I noted the difference between the best result and the rest of the results: The FPN part! It is loaded with the pretrained weights and never overwritten. Regardless on how good or bad the bottom-up ResNet is (original, standalone, SSL trained), if the FPNs are random, the results are random.

Let’s see if there is a way to get the FPNs into the SSL loop. Few google links and I stumbled upon SoCO! Whole MaskRCNN into SSL! Awesome results! SOTA! Paper well explained, code available! Cloned the repo, took the docker and failed. Ok, some keys failed to be loaded, but nonetheless, I quickly abandoned the paper. Unmaintained for 12 months, and several major libraries were forked, changed somehow (lots of commits “ahead”) and then loaded into the docker. Moving on.
Another paper, claiming they solved MaskRCNN end to end SSL, was MaskDINO. Code available soon™. Nothing to do there.

Overall, it wasn’t a good day for science.

Pump those numbers up!

In the SimCLR papers and whatnot, the downstream tasks are trained fully, same as one would do in a pure supervised fashion. What if I push more iterations in the supervised segmentation part? But keeping the data low?

I also added in the mix more tweaks, like cosine annealing, freezing/unfreezing the model in mid training, etc.

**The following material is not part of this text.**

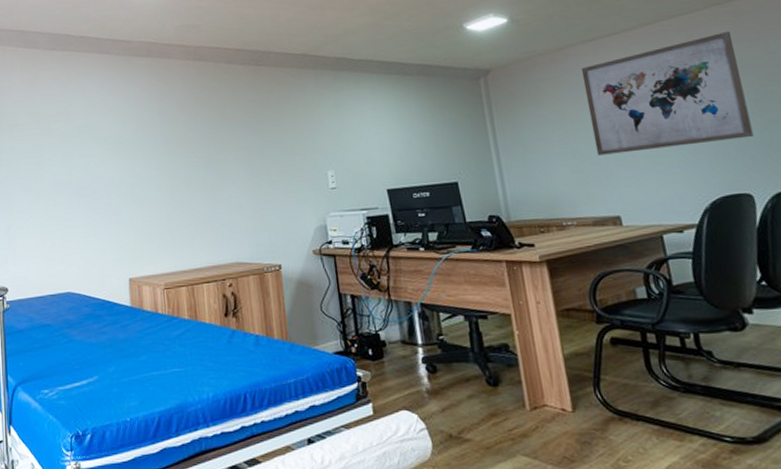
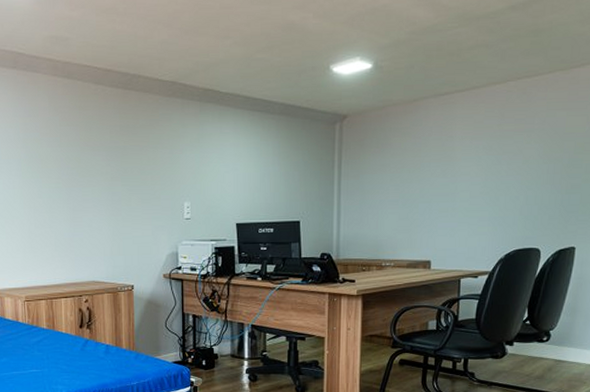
wall art: present [581,32,754,156] -> none [424,98,564,206]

Model with weightsAP@[IoU=0.50:0.95]
MaskRCNN with pretrained weights0.825
MaskRCNN with pretrained FPN weights and torcvhvision ResNet weights.0.534
MaskRCNN with pretrained FPN weights and torcvhvision ResNet weights that were through 5000 SSL iterations0.491

Tweaks helped quite a lot but the ranking stayed the same. Well, end of iteration 2.

Unexplored avenues:

  • For SSL, take the weights directly from the bottom-up part of MaskRCNN (done for classification, why didn’t I do it for segmentation?)
  • Hack a way to take the FPN output as part of the SSL backbone. Concatenate the Px outputs? Do some pooling? Didn’t find some answers on google.
  • Maybe the SSL data and segmentation domain data are not matched? SSL pipeline takes a crop out of a large image and scales it down. Some objects might get reduced to pixels. The MaskRCNN pipeline works on “full resolution” so objects of interest are well represented.
    A solution could be smart data augmentation. I mean, I do have the training labels! How about cheating and using them to guide cropping? If performance blows out, then I know where to dig! As far as I remember Yann LeCun told us that SimCLR is very sensitive to data augmentation. One of SoCO tricks was to crop salient patches.
  • Spend some time (segmentation) labeling the test set from Freiburg Groceries? In the test set, I have quite large images with objects from the train set. Having a train set w already cut images, and a SSL pipeline that yields (confirmed via classification) might help confirm the “unmatched domain” hypothesis?
  • Try other types of SSL? Hard lesson learned from SimCLR, when nothing worked until I pumped up the batch size.
  • Take a bigger step and move to transformers. How many GPUs do I need for those, just to debug the code?

Anyway, ideas are welcome! Same for a beefy 8-GPU machine!